ESPE Abstracts

Turner syndrome is a condition in females missing a sex chromosome (45,X) or parts of the second sex chromosome. It is considered a rare condition and associated with a range of characteristics, such as short stature, ovarian dysgenesis, delayed puberty and infertility, congenital malformations of the heart, endocrine disorders, including a range of autoimmune conditions and type 2 diabetes. Morbidity and mortality is clearly increased compared with the background population and the average age at diagnosis is quite delayed. During recent years it has become clear that a multidisciplinary approach to the patient with Turner syndrome is necessary. Hypergonadotropic hypogonadism is seen in most females with Turner syndrome, and puberty has to be induced in most cases. In addition to estrogen and progesterone deficiency, TS is also accompanied by low testosterone levels. According to TS guidelines, hormone replacement therapy (HRT) should be initiated in TS women with primary or secondary amenorrhea, preferably starting between 11 and 12 years of age, continuing until the normal age of natural menopause. HRT is necessary to induce puberty, to maintain secondary sex characteristics, and to facilitate uterine growth, appropriate peak bone mass, and possibly neurocognitive function, and it improves the metabolic profile via a positive influence on body composition. However, empiric data on the long-term effects of HRT in women with TS is limited, especially concerning the impact on endocrine conditions, cardiovascular diseases and mortality. Some have raised concerns that HRT in TS women may induce the development of deep venous thrombosis and pulmonary embolism. The proper dose of HRT with female sex steroids has not been established, and, likewise, benefits and/or drawbacks from HRT have not been thoroughly evaluated. Likewise, no framework is in place for continuous follow-up during adult years in many countries. Recent data from the Netherlands and Denmark show that a sizable proportion (13-15%) of females with TS do not receive proper HRT, despite guideline recommendations. New long term data on HRT underscores the importance of securing optimal treatment and reducing morbidity and perhaps mortality. Here, the optimal sex hormone replacement therapy will be discussed.
◇ ◇ ◇ ◇ ◇ ◇ ◇
Answer these questions about the Turner syndrome abstract:
1. What karyotype is given for females missing a sex chromosome?
2. Between what ages should hormone replacement therapy preferably begin, according to TS guidelines?
3. What share of females with TS do not receive proper HRT, according to recent data from the Netherlands and Denmark?

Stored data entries
◇ ◇ ◇ ◇ ◇ ◇ ◇
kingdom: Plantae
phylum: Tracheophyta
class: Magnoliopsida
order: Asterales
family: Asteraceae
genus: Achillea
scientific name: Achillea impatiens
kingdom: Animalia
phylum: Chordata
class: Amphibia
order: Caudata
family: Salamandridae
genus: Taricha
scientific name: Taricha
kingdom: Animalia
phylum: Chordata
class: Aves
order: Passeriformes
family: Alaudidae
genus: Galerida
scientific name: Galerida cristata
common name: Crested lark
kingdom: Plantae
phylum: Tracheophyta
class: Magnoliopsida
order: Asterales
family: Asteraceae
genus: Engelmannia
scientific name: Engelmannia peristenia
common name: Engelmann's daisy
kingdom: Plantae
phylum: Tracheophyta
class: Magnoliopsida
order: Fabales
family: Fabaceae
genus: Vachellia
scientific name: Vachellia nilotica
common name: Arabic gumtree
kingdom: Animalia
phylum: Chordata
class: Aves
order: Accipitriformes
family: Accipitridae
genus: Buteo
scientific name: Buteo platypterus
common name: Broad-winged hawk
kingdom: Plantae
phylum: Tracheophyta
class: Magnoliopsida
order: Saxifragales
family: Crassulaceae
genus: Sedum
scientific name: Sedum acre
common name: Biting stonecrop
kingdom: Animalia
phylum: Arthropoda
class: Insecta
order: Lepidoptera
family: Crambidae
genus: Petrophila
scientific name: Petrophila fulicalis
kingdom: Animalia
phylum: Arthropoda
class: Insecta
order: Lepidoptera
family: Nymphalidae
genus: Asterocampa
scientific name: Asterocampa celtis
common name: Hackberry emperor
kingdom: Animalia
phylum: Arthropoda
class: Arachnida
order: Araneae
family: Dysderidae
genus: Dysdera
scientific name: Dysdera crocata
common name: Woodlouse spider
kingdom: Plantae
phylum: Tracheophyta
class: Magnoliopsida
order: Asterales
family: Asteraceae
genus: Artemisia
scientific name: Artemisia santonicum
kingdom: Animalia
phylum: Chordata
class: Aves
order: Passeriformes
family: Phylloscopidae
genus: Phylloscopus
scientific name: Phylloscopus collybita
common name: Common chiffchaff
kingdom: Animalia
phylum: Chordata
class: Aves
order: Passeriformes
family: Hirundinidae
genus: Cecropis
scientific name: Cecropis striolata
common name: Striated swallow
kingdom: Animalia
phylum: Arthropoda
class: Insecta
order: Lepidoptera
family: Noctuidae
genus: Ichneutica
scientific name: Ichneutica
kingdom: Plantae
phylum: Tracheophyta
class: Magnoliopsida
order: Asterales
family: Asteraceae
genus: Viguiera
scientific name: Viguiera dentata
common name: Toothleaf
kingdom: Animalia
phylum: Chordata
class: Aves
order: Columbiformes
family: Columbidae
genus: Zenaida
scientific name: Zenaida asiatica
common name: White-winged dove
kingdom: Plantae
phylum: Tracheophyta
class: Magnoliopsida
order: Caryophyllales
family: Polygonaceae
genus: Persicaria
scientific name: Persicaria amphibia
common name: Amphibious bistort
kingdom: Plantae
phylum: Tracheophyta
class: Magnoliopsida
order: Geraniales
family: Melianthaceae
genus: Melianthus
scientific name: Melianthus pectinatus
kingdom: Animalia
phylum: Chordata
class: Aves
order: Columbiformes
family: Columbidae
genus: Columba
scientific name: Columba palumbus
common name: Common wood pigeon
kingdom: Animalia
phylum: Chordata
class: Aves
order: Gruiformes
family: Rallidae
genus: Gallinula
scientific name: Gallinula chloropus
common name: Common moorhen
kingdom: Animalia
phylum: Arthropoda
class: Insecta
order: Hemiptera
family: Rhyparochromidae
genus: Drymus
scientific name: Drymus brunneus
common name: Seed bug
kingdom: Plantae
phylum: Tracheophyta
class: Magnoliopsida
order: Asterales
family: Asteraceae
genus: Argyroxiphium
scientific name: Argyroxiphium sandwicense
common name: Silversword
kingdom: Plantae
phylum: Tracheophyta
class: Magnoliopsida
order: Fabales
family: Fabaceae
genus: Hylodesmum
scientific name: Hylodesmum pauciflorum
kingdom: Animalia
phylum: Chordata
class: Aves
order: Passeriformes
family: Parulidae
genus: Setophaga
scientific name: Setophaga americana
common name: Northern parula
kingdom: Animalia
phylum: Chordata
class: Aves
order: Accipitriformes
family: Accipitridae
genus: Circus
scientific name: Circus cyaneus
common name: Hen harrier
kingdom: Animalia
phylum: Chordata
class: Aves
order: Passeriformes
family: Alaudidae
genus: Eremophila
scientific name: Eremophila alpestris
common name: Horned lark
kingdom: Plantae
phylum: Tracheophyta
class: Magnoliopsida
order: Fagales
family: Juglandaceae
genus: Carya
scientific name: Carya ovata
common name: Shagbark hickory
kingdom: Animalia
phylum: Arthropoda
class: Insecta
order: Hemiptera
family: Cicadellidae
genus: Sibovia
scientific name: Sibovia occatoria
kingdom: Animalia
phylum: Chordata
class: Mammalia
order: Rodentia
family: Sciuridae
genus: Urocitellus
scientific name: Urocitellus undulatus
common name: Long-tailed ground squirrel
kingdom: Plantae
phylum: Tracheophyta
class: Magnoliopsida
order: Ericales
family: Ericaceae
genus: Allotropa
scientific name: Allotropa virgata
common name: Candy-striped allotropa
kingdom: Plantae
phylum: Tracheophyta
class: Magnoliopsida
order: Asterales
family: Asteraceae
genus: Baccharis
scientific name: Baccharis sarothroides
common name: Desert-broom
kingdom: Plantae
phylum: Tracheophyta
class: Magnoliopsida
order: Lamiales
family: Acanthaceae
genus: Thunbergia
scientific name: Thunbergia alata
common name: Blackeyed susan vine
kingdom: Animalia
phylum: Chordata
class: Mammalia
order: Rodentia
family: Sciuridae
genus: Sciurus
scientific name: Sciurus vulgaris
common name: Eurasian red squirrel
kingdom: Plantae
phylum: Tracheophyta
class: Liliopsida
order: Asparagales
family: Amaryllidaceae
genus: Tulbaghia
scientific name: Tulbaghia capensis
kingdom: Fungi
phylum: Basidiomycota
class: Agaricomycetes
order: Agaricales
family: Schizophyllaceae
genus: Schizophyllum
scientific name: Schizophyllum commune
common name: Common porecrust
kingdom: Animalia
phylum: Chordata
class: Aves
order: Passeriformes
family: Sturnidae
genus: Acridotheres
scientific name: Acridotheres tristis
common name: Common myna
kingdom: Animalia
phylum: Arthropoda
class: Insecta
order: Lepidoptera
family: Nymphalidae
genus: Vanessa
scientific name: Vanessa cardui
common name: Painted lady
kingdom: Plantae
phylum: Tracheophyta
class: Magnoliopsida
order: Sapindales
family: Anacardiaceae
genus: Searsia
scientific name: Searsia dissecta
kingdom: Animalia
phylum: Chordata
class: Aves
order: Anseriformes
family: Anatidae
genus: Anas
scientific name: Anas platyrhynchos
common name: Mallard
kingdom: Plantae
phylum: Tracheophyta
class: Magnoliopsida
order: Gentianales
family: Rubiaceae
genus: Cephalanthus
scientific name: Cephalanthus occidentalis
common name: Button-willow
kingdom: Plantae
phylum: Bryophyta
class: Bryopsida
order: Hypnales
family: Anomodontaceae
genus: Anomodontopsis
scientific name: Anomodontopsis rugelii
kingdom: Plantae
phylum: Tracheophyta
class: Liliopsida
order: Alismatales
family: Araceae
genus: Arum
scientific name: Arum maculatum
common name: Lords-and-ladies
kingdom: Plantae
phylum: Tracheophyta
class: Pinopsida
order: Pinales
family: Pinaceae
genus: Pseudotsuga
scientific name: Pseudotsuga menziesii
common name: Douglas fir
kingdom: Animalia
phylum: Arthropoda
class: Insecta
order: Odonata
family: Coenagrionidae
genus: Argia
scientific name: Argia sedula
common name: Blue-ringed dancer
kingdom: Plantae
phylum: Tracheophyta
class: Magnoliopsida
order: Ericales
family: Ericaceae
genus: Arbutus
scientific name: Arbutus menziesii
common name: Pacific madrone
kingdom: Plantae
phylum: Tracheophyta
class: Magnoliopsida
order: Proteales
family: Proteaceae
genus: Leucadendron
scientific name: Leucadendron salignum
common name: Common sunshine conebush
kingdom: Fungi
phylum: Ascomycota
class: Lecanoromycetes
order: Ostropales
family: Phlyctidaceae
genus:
◇ ◇ ◇ ◇ ◇ ◇ ◇
• _Solution_
1. 45,X
2. Between 11 and 12 years of age
3. 13-15%